#### [Excerpt provided]

****

There is quite a bit to unpack in this one, Jim -

On the Kansas City hotel failure, I recommend civil engineering professor and engineering popularizer Henry Petroski as author of To Engineer Is Human in which he describes several modern engineering failures and what went wrong. His book, Invention by Design, is also recommended.

As for units and measurement, I spent much of my life designing electronic test and measurement instruments and have written about them; the open-source books are described at Innovatia.com. In the first volume, Instrument Electronics, first chapter, "Measurement Concepts" is a section that further elucidates units history, as follows:

Are There Divinely Given Units?

As a side-note only tangentially related to electronics (yet bound to be interesting to some electronics engineers), the metric and English units of length are related exactly, historically. Over the last few hundred years, refinement of the definition of an inch has caused it to change by about 0.1 % from its ancient origin rooted in the cubit as derived from accurate length measurements of the Great Pyramid at Giza in Egypt. There are 25 pyramid inches per cubit. (One rather extensive work in print, Great Pyramid Passages, by John and Morton Edgar, has a section, “The Great Pyramid unit of measure”, page 21 ff, that begins discussion of length units.) The cubit is defined as 1/10,000,000 the radius of the earth. The meter was originally defined as 1/10,000,000 the distance from the North Pole to the equator through a meridian that included Paris. There are 10^4 km per one-quarter the earth’s circumference if we ignore the imperfect sphericity of the earth. Given that both the cubit, for which

25 inches = 1 cubit

and the meter are based on the size of the earth, then the conversion from meters to cubits is exactly

pi/2 cubits = 1 meter

Because the inch traces back to very ancient times, Britain was reticent to adopt the metric system in the 19th century. A couple of knighted astronomers who were advisors to the government believed that because of the geometry of the Great Pyramid at Giza the cubit and inch units were divinely given and chose to stay with them. (Britain’s progeny in America have held onto them the longest.) The Great Pyramid is itself a fascinating mystery of the ancient world which has an intricate geometric interrelationship of constructs that only in the last two centuries have been coming to light. Whether the inch is a divinely-given unit or not, I leave that to you to decide. If so, the metric system, being related to it, would derivatively be divine in some sense. To not lose the sense of this chapter, we return to the more mundane engineering application of units, or what give the appearance of units.

****

#### [Record excerpts]

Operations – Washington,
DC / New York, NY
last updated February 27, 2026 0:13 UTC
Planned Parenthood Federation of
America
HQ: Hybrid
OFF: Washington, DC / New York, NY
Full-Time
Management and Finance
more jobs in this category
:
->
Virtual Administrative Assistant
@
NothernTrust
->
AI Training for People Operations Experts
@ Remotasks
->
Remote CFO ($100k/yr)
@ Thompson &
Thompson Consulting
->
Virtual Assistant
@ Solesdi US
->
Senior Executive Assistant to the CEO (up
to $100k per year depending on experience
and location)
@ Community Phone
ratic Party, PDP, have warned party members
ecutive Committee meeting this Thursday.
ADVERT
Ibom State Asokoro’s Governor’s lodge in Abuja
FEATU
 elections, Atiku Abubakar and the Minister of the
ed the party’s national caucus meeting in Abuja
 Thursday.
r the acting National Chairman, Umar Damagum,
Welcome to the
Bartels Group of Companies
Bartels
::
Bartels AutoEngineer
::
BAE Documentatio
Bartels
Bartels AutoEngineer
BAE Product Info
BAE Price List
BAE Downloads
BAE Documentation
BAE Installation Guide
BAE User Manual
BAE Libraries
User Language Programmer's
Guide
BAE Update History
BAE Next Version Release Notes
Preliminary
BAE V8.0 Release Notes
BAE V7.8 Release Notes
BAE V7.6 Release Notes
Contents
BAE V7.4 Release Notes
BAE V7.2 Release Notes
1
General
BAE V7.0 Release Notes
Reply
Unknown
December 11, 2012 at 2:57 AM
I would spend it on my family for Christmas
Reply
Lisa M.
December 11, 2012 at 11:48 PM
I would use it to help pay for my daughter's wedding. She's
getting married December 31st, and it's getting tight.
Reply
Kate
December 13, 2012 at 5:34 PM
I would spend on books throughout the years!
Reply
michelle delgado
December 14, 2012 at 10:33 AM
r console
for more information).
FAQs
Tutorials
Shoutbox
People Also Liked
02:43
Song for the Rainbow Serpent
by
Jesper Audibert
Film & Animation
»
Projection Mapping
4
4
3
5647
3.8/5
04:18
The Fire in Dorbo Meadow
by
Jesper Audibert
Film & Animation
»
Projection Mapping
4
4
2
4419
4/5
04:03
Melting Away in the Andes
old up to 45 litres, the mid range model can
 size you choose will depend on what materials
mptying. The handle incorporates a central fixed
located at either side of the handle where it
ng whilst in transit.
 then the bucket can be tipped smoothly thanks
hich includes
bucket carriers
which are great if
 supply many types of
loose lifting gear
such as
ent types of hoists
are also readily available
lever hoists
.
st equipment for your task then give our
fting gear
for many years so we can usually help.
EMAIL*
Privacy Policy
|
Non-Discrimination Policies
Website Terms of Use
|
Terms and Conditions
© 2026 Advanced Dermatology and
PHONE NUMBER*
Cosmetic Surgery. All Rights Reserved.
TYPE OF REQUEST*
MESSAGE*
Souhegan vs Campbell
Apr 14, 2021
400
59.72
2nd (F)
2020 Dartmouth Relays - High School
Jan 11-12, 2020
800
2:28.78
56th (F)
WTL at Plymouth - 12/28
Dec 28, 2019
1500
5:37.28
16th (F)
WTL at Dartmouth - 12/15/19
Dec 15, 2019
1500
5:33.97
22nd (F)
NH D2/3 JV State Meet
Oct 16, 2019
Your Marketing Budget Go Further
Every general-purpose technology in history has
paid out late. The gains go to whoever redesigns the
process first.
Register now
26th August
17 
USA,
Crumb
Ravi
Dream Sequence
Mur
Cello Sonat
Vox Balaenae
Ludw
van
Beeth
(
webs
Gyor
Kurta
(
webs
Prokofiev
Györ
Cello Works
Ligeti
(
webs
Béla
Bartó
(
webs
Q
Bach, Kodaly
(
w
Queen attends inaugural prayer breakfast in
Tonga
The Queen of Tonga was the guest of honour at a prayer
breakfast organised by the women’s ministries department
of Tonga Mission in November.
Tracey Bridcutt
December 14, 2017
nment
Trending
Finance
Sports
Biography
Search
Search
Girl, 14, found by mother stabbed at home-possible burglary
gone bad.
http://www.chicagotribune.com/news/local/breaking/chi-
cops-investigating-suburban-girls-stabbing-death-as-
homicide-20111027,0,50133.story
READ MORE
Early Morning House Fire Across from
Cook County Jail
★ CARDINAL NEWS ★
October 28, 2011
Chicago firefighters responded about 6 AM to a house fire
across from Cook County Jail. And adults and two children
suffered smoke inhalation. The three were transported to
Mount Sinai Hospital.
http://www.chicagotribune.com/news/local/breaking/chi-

****

#### [Request 1]
In the reply about units of length, how many pyramid inches make up one cubit?
#### [Request 2]
Carry on the reply about units of length from its final sentence, keeping the same voice.
The data can be set aside; none of it is needed here.

#### [Answer area 1]
There are 25 pyramid inches per cubit.

#### [Answer area 2]
As for calendars, the most basic and enduring measurement of time is the stars and the zodiacal division of it into 12 constellations. Before Mystery Babylon corrupted the pre-babylonian astrology, the unit of measurement of history was given by the precession of the earth as about 2160 years per age, where an age is 1/12 the precessional cycle of the earth. Based on it, we are now leaving the age of Pisces, the fish that early Christians used as their symbol - not the cross, which was the tau of Tammuz from paganism - and are entering the age of Aquarius, the water-bearer who is the Messiah, bringing life to earth.